会員数:
57659
掲載社数:
33

責任逃れ防止へ…アフィリエイト広告検討会、悪質業者の排除施策を提言

消費者庁の「アフィリエイト広告等に関する検討会」は、悪質なアフィリエイト広告を排除するための方策を取りまとめた。これを受けて、消費者庁は景品表示法の「指針」を改正する。今夏前に、新たな指針による取り組みをスタートさせる計画だ。

アフィリエイト広告の問題は広告主の責任

 報告書は、(1)アフィリエイト広告に対する景表法適用の考え方、(2)悪質業者への対応、(3)不当表示の未然防止策――の3点を提言。

 アフィリエイト広告に対する景表法の適用については、広告主が責任を負うことを明確にした。広告主が自らの判断によって、アフィリエイト広告を利用している実態を重視。仲介業者のASP(アフィリエイト・サービス・プロバイダ)や広告を作成するアフィリエイターは、あくまで広告主の指示の下で機能しているに過ぎないとの見解を示した。

ASPやアフィリエイターは景表法の規制対象外に

 そうした基本方針を事業者や国民生活センター、消費者などに周知することも必要と指摘。「広告内容はアフィリエイターが勝手に作った」と主張して責任逃れをする行為をシャットアウトする考えだ。

 一方、景表法の規制対象をASPやアフィリエイターにも拡大する案については、アフィリエイト広告市場の縮小につながりかねないことなどに配慮して見送った。

「広告である旨」の表示など指針に盛り込む

 悪質業者への対応では、広告主だけでなく、一体となって活動した広告代理店やコンサルティング会社などにも景表法を適用する必要があると提言。
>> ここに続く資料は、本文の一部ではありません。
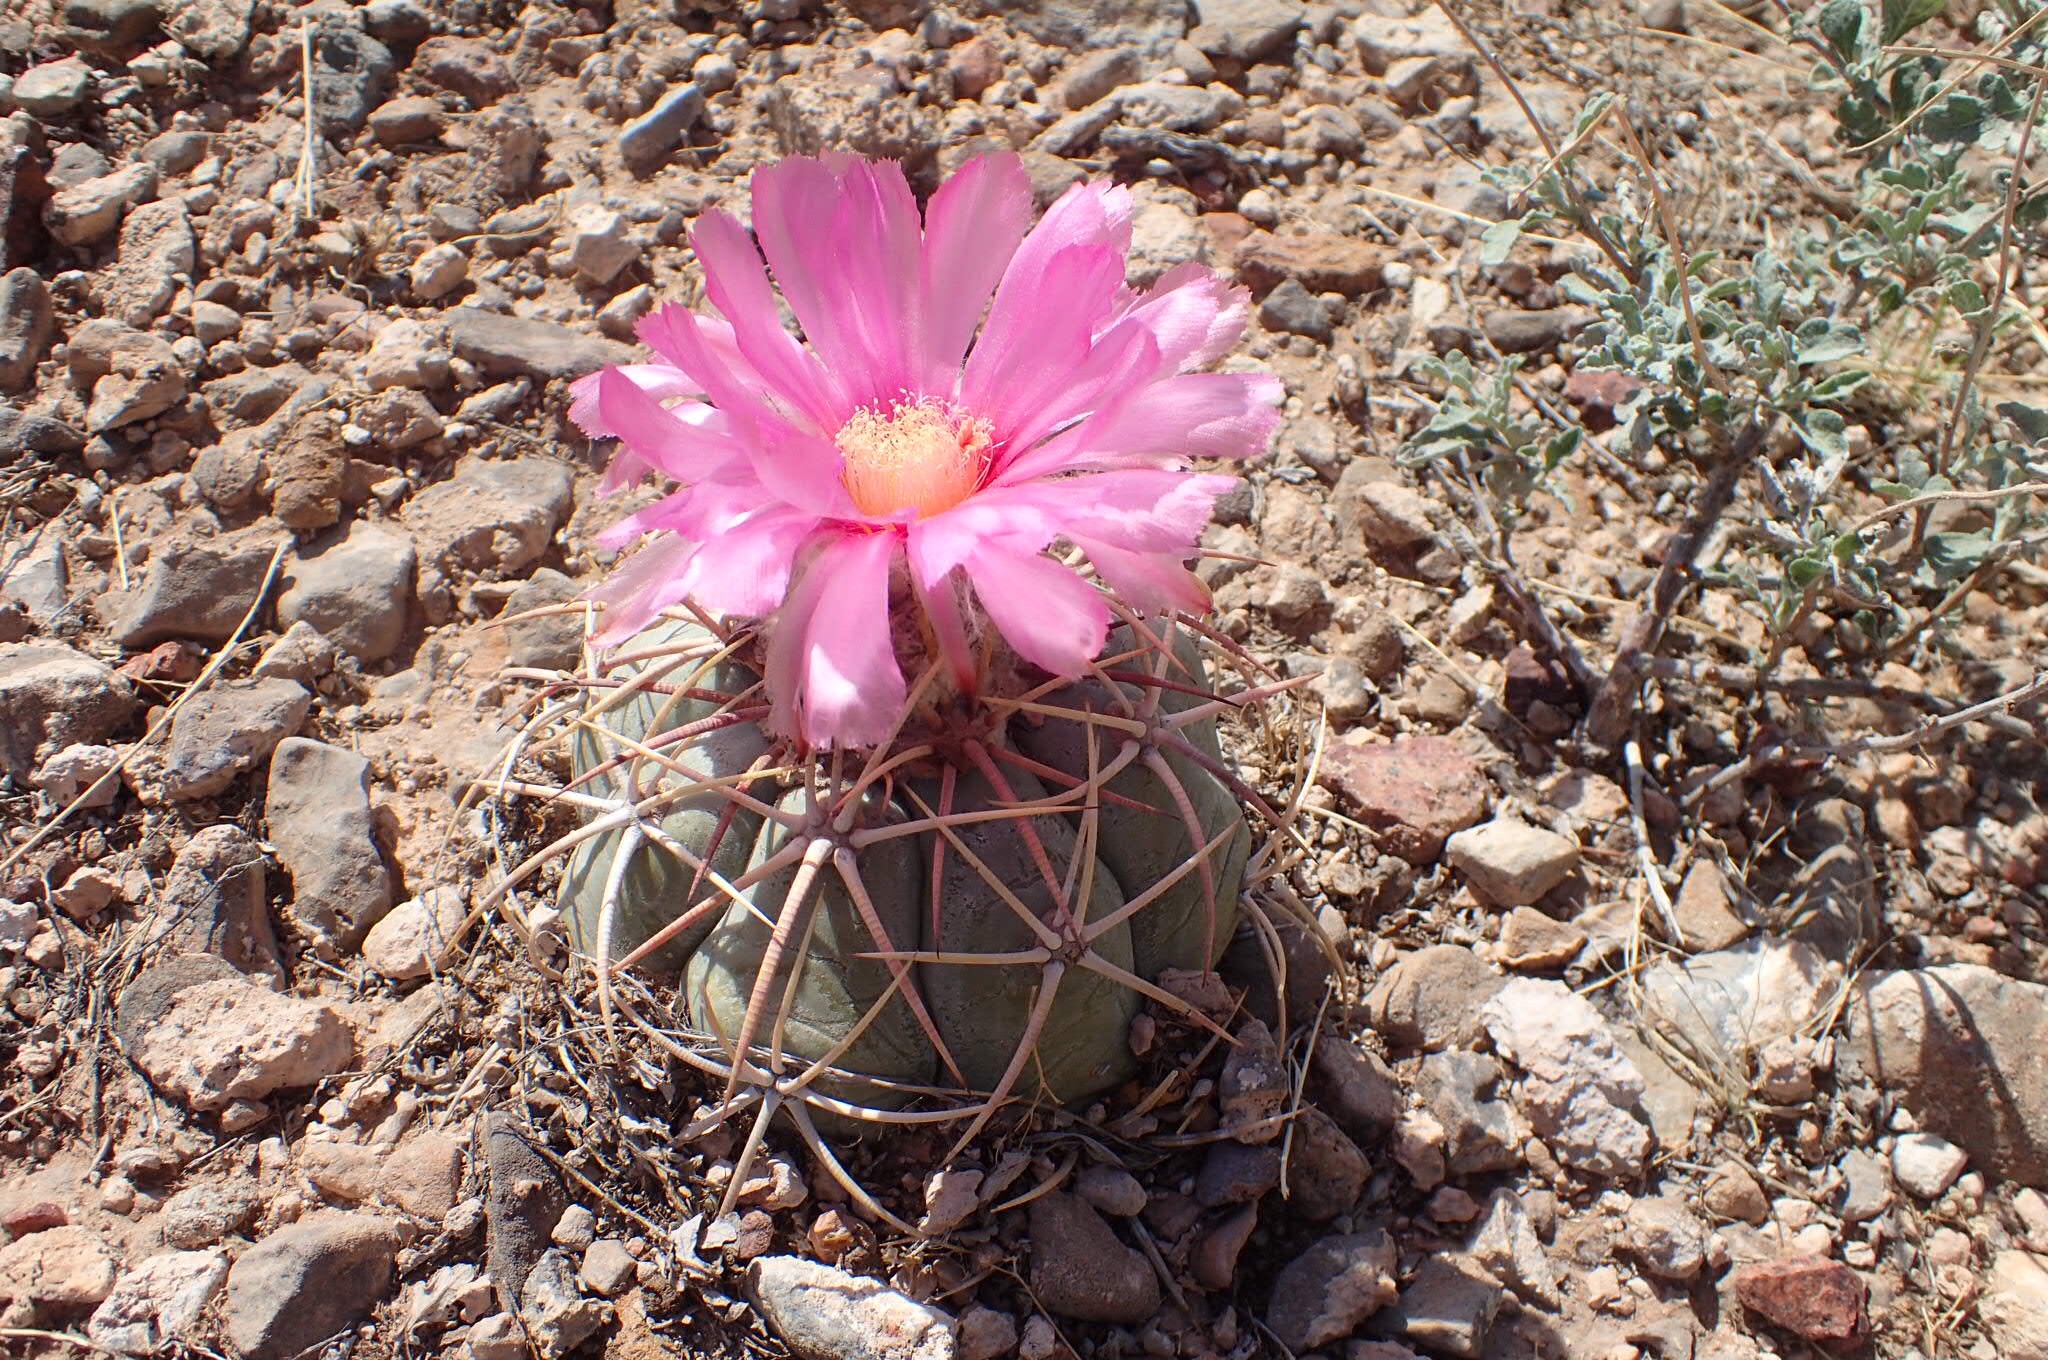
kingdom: Plantae
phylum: Tracheophyta
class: Magnoliopsida
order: Caryophyllales
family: Cactaceae
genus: Echinocactus
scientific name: Echinocactus horizonthalonius
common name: Devilshead
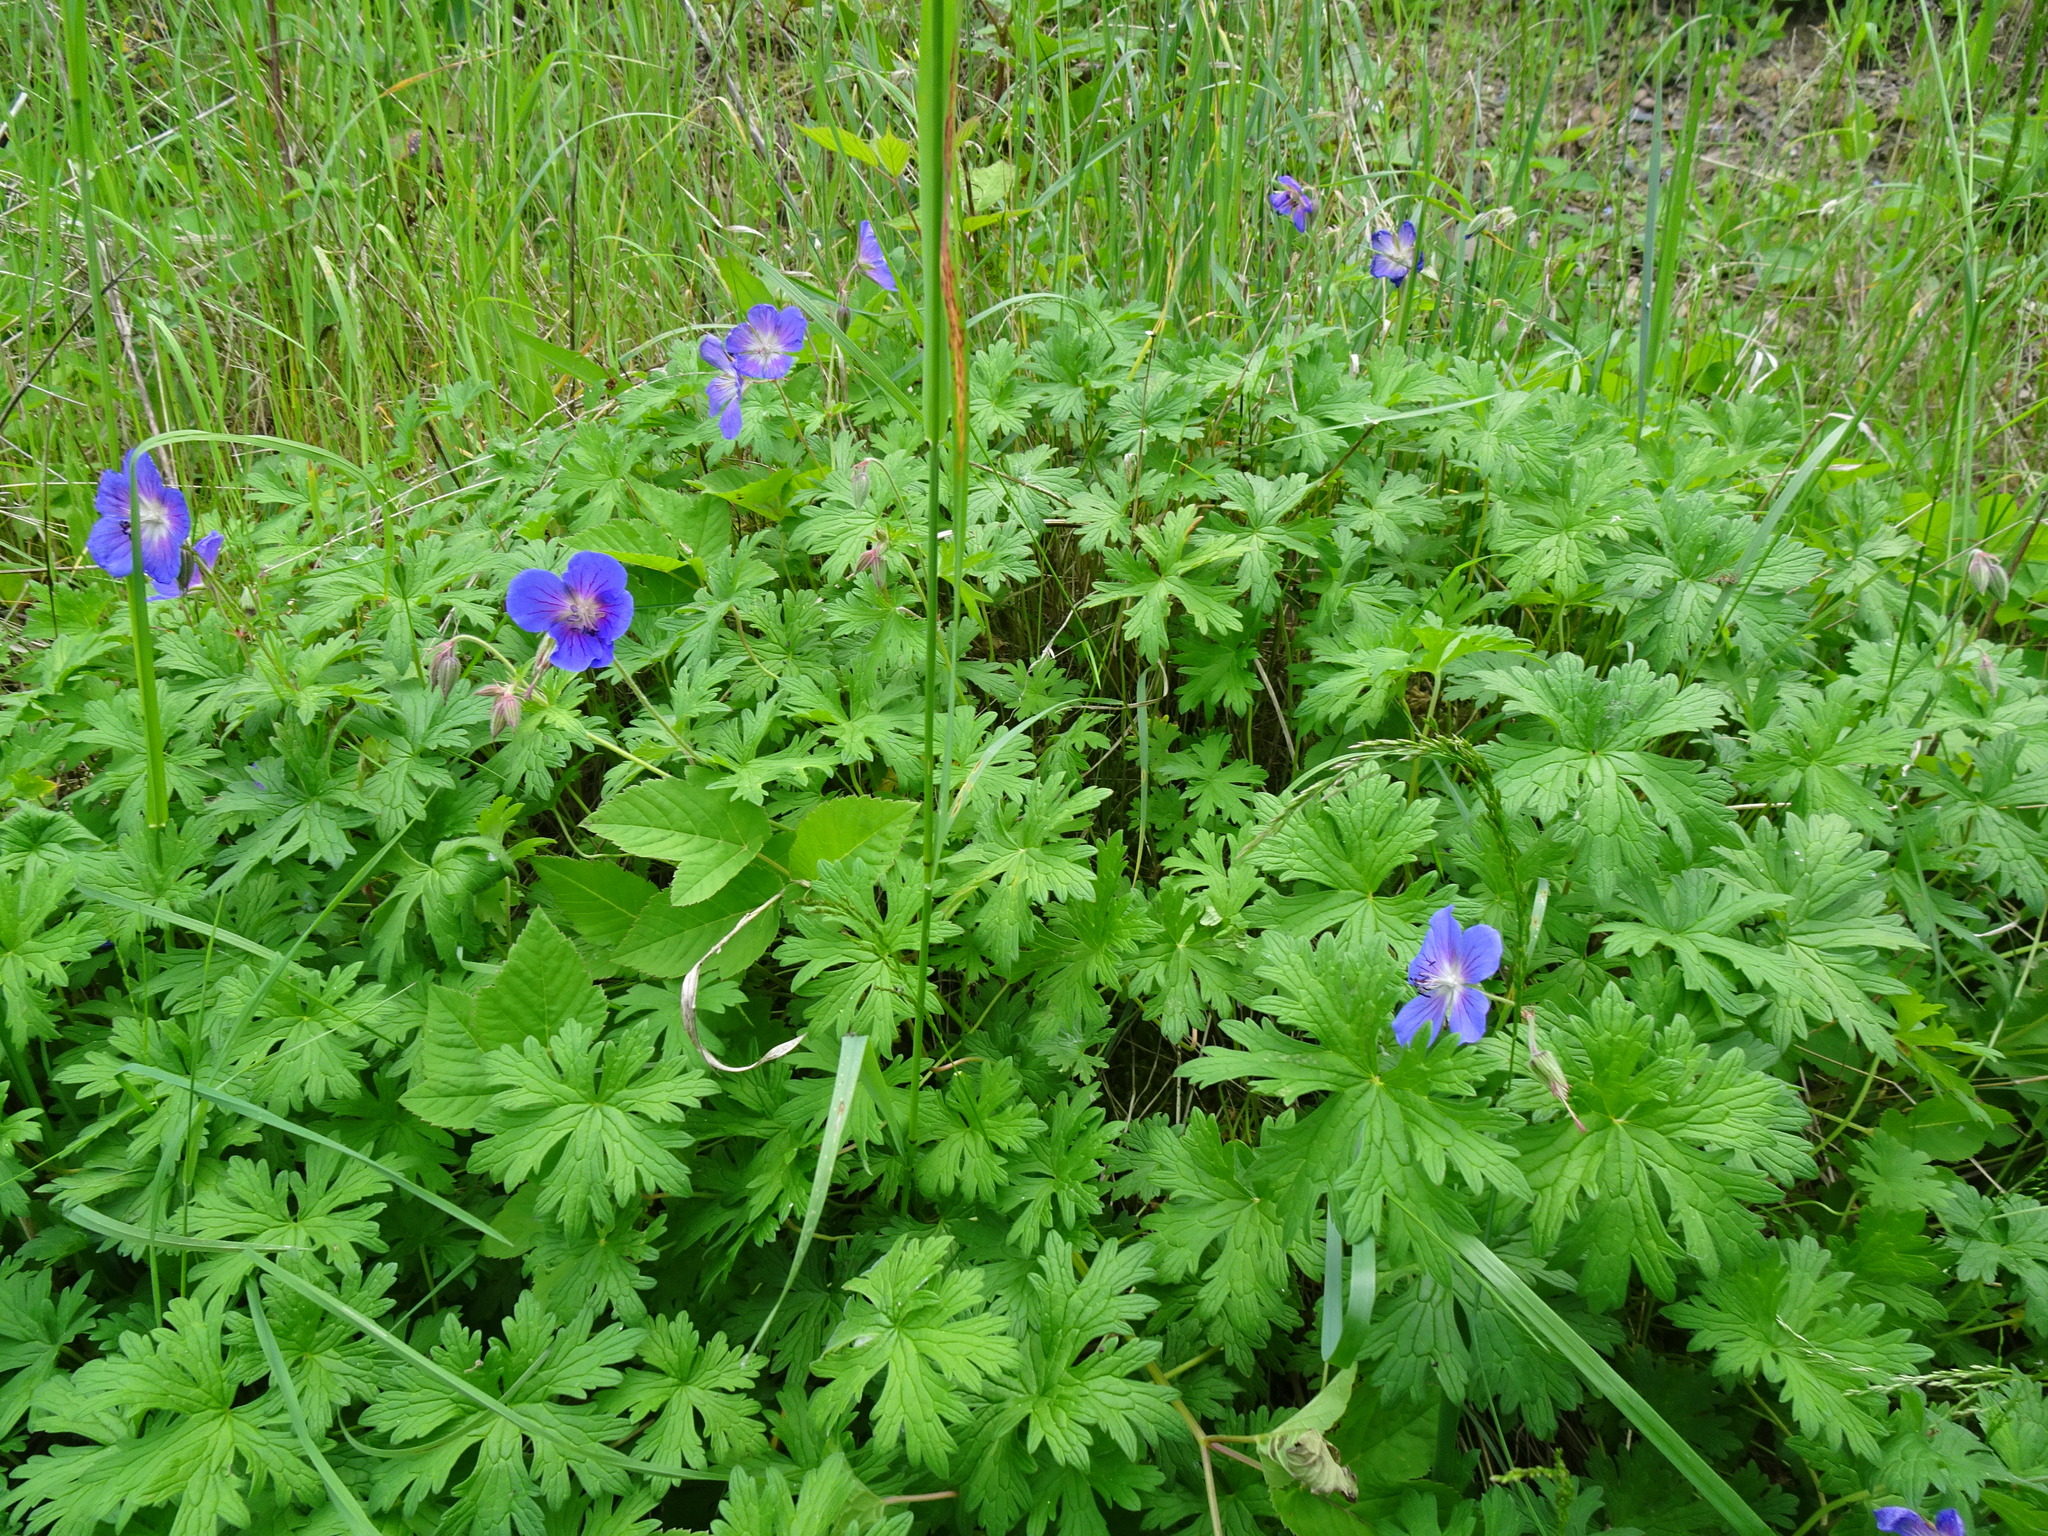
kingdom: Plantae
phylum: Tracheophyta
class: Magnoliopsida
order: Geraniales
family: Geraniaceae
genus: Geranium
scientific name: Geranium pratense
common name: Meadow crane's-bill
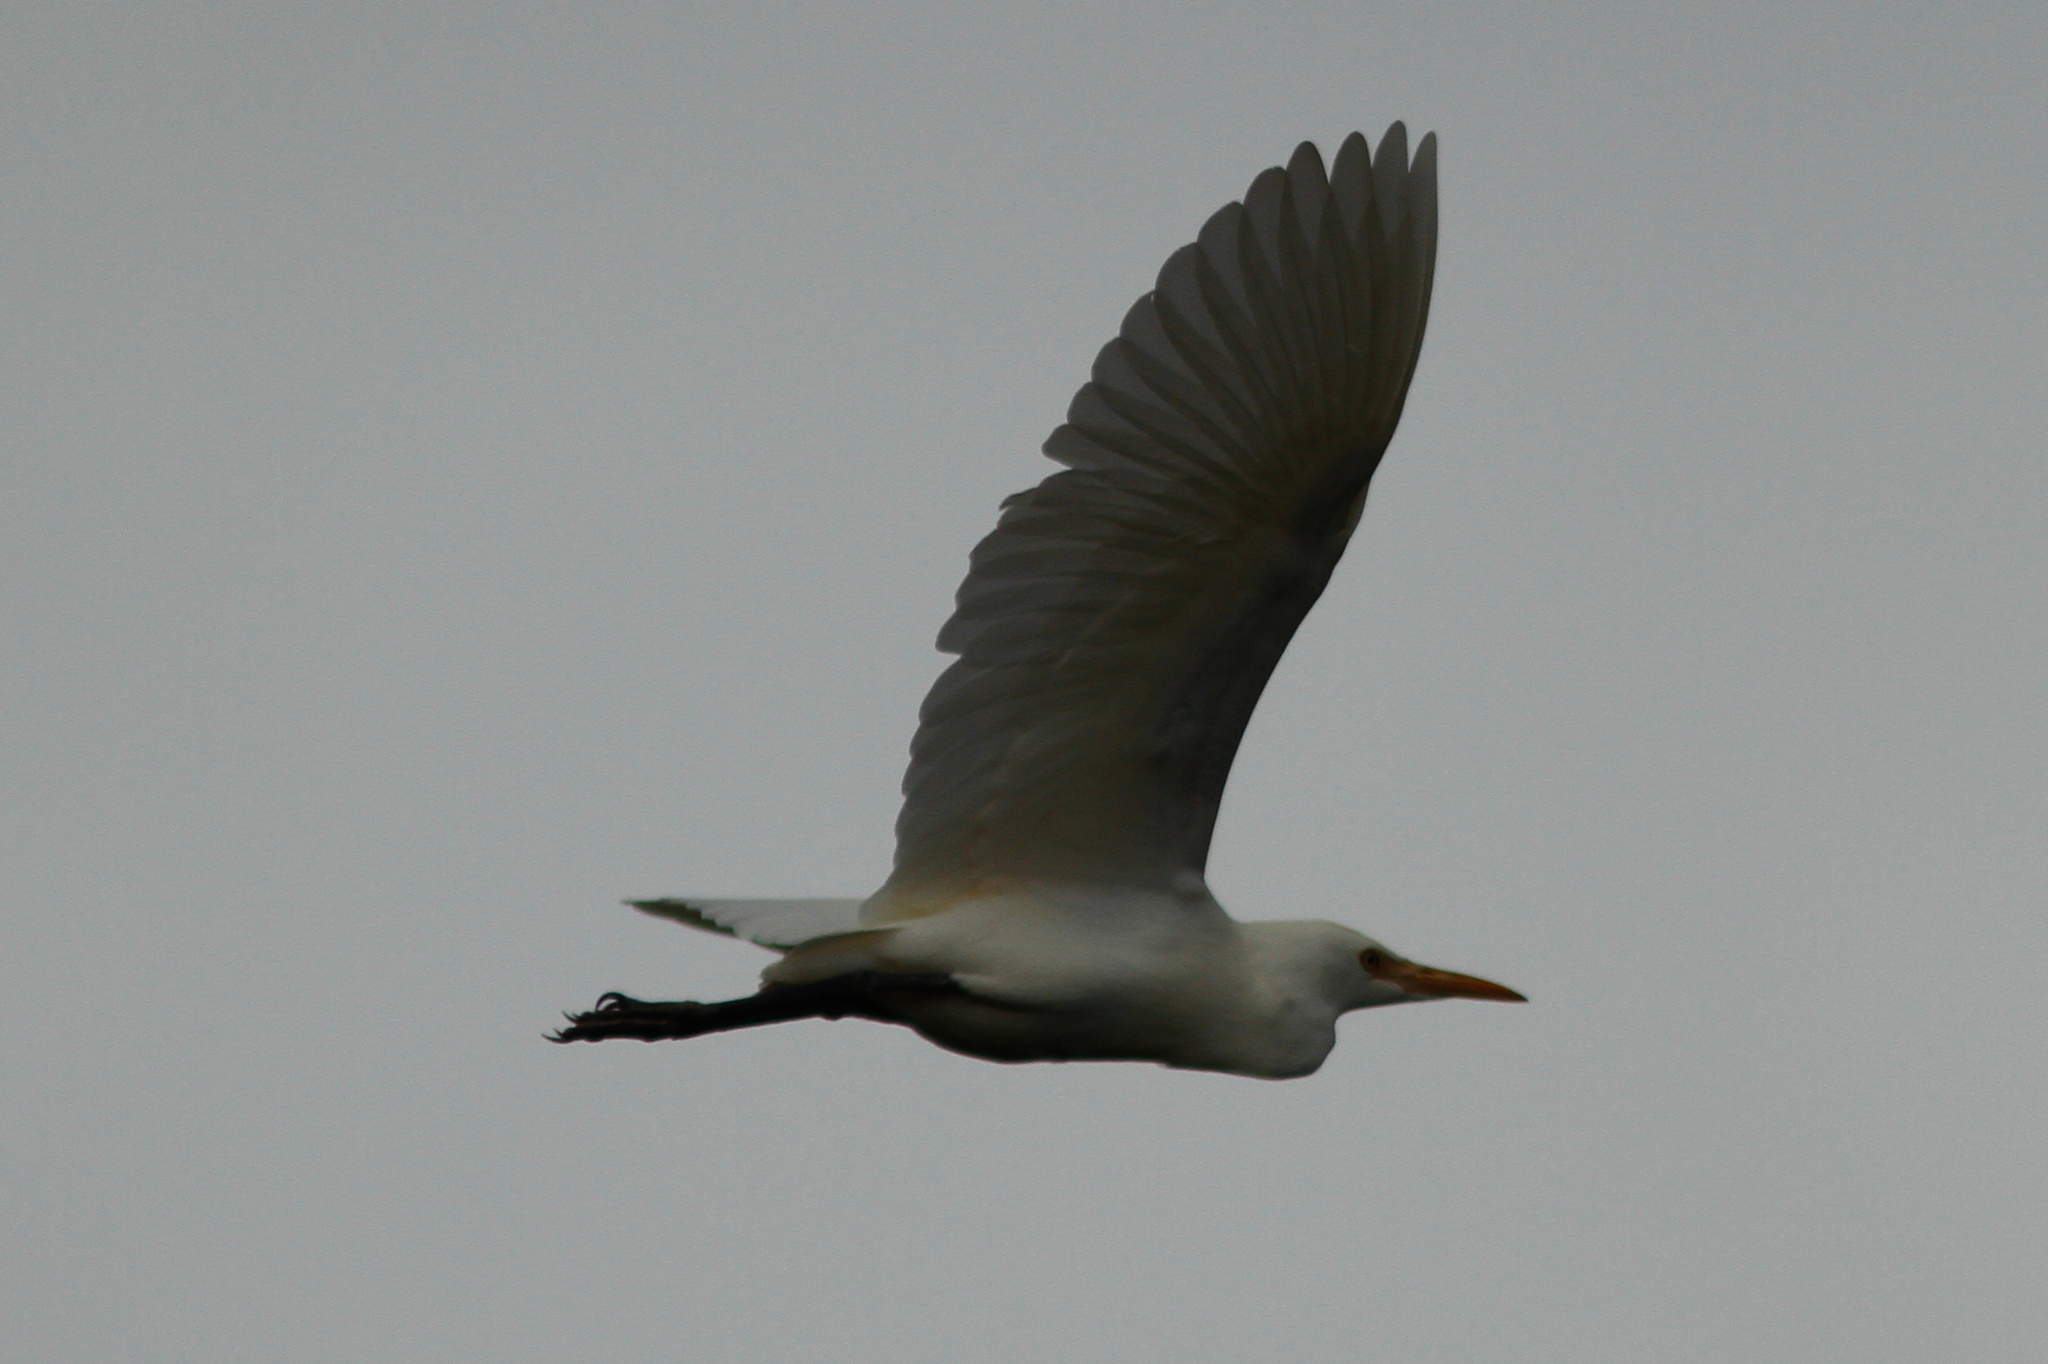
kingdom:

加えて、実質的に指示した個人に対しては、特定商取引法に基づく業務禁止命令も合わせて適用する方針を示した。

 不当表示の未然防止策については、景表法の「事業者が講ずべき景品類の提供及び表示の管理上の措置についての指針」を改正して対応する。

 表示を管理するための措置として、表示内容の確認、表示の根拠となる情報の保管、表示の管理担当者の設置と研修の実施などを挙げている。

 不当表示が見つかった場合の対応は、相談窓口の設置、アフィリエイト広告の是正・削除、委託契約の解除など。

アフィリエイト広告が「広告」である旨の表示も取り組み事例に

 また、消費者が適切に商品を選択できるように、アフィリエイト広告が「広告」である旨を表示することも取り組み事例に挙げた。

 取材に対し、消費者庁では「管理上の措置を講じることは事業者の義務だが、指針で示す具体例については事業者の自主的な判断となる」(表示対策課)と話している。

 消費者庁は報告書の提言を受けて指針を改正し、パブリックコメントの募集、消費者委員会への諮問などの手続きに入る計画だ。